(Saved data entries)
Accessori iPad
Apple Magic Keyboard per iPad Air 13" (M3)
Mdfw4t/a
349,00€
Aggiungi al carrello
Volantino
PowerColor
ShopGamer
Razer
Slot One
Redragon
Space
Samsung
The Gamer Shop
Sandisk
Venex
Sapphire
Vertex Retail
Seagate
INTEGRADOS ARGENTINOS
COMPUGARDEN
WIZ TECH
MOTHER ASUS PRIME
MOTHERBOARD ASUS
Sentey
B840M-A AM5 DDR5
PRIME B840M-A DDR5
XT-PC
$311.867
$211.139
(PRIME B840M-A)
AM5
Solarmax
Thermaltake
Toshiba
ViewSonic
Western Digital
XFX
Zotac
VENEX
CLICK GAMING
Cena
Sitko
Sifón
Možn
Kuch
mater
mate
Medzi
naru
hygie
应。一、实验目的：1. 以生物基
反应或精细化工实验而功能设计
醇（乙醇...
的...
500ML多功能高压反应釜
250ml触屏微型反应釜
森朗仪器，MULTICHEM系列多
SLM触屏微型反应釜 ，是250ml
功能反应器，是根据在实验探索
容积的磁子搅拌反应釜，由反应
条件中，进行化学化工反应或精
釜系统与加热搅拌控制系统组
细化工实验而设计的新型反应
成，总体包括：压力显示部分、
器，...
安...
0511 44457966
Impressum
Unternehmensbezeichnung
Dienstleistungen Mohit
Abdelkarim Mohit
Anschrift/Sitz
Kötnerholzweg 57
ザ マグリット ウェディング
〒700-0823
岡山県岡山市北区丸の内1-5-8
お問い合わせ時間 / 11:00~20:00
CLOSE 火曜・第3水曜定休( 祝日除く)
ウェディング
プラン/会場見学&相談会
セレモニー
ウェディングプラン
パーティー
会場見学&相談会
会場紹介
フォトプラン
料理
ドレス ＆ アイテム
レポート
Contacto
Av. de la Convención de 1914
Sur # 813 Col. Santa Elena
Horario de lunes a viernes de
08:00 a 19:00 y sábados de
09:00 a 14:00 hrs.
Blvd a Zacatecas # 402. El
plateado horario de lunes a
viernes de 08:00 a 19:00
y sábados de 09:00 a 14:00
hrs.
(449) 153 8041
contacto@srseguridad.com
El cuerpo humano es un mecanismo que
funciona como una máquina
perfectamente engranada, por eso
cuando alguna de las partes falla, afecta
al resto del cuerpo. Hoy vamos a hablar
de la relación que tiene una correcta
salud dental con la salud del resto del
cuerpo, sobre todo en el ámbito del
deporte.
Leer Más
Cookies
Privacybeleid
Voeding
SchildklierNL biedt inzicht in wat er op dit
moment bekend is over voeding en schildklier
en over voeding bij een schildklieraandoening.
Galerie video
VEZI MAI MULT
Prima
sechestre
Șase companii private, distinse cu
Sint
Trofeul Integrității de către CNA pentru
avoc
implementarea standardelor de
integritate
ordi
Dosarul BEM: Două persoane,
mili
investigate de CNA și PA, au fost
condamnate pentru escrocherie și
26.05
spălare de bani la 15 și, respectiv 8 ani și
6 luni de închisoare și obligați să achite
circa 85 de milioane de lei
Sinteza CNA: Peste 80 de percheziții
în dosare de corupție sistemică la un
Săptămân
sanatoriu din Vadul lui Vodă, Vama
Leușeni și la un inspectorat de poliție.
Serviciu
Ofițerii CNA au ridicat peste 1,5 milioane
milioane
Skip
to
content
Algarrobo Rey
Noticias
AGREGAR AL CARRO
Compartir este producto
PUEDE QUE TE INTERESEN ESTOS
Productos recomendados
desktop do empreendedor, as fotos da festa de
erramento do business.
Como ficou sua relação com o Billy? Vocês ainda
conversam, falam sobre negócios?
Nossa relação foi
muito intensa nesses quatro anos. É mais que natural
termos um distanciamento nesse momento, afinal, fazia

WHAT THIS TASK INVOLVES:
Retype each record exactly, leaving nothing out.

TASK ANSWER:
Accessori iPad
Apple Magic Keyboard per iPad Air 13" (M3)
Mdfw4t/a
349,00€
Aggiungi al carrello
Volantino
PowerColor
ShopGamer
Razer
Slot One
Redragon
Space
Samsung
The Gamer Shop
Sandisk
Venex
Sapphire
Vertex Retail
Seagate
INTEGRADOS ARGENTINOS
COMPUGARDEN
WIZ TECH
MOTHER ASUS PRIME
MOTHERBOARD ASUS
Sentey
B840M-A AM5 DDR5
PRIME B840M-A DDR5
XT-PC
$311.867
$211.139
(PRIME B840M-A)
AM5
Solarmax
Thermaltake
Toshiba
ViewSonic
Western Digital
XFX
Zotac
VENEX
CLICK GAMING
Cena
Sitko
Sifón
Možn
Kuch
mater
mate
Medzi
naru
hygie
应。一、实验目的：1. 以生物基
反应或精细化工实验而功能设计
醇（乙醇...
的...
500ML多功能高压反应釜
250ml触屏微型反应釜
森朗仪器，MULTICHEM系列多
SLM触屏微型反应釜 ，是250ml
功能反应器，是根据在实验探索
容积的磁子搅拌反应釜，由反应
条件中，进行化学化工反应或精
釜系统与加热搅拌控制系统组
细化工实验而设计的新型反应
成，总体包括：压力显示部分、
器，...
安...
0511 44457966
Impressum
Unternehmensbezeichnung
Dienstleistungen Mohit
Abdelkarim Mohit
Anschrift/Sitz
Kötnerholzweg 57
ザ マグリット ウェディング
〒700-0823
岡山県岡山市北区丸の内1-5-8
お問い合わせ時間 / 11:00~20:00
CLOSE 火曜・第3水曜定休( 祝日除く)
ウェディング
プラン/会場見学&相談会
セレモニー
ウェディングプラン
パーティー
会場見学&相談会
会場紹介
フォトプラン
料理
ドレス ＆ アイテム
レポート
Contacto
Av. de la Convención de 1914
Sur # 813 Col. Santa Elena
Horario de lunes a viernes de
08:00 a 19:00 y sábados de
09:00 a 14:00 hrs.
Blvd a Zacatecas # 402. El
plateado horario de lunes a
viernes de 08:00 a 19:00
y sábados de 09:00 a 14:00
hrs.
(449) 153 8041
contacto@srseguridad.com
El cuerpo humano es un mecanismo que
funciona como una máquina
perfectamente engranada, por eso
cuando alguna de las partes falla, afecta
al resto del cuerpo. Hoy vamos a hablar
de la relación que tiene una correcta
salud dental con la salud del resto del
cuerpo, sobre todo en el ámbito del
deporte.
Leer Más
Cookies
Privacybeleid
Voeding
SchildklierNL biedt inzicht in wat er op dit
moment bekend is over voeding en schildklier
en over voeding bij een schildklieraandoening.
Galerie video
VEZI MAI MULT
Prima
sechestre
Șase companii private, distinse cu
Sint
Trofeul Integrității de către CNA pentru
avoc
implementarea standardelor de
integritate
ordi
Dosarul BEM: Două persoane,
mili
investigate de CNA și PA, au fost
condamnate pentru escrocherie și
26.05
spălare de bani la 15 și, respectiv 8 ani și
6 luni de închisoare și obligați să achite
circa 85 de milioane de lei
Sinteza CNA: Peste 80 de percheziții
în dosare de corupție sistemică la un
Săptămân
sanatoriu din Vadul lui Vodă, Vama
Leușeni și la un inspectorat de poliție.
Serviciu
Ofițerii CNA au ridicat peste 1,5 milioane
milioane
Skip
to
content
Algarrobo Rey
Noticias
AGREGAR AL CARRO
Compartir este producto
PUEDE QUE TE INTERESEN ESTOS
Productos recomendados
desktop do empreendedor, as fotos da festa de
erramento do business.
Como ficou sua relação com o Billy? Vocês ainda
conversam, falam sobre negócios?
Nossa relação foi
muito intensa nesses quatro anos. É mais que natural
termos um distanciamento nesse momento, afinal, fazia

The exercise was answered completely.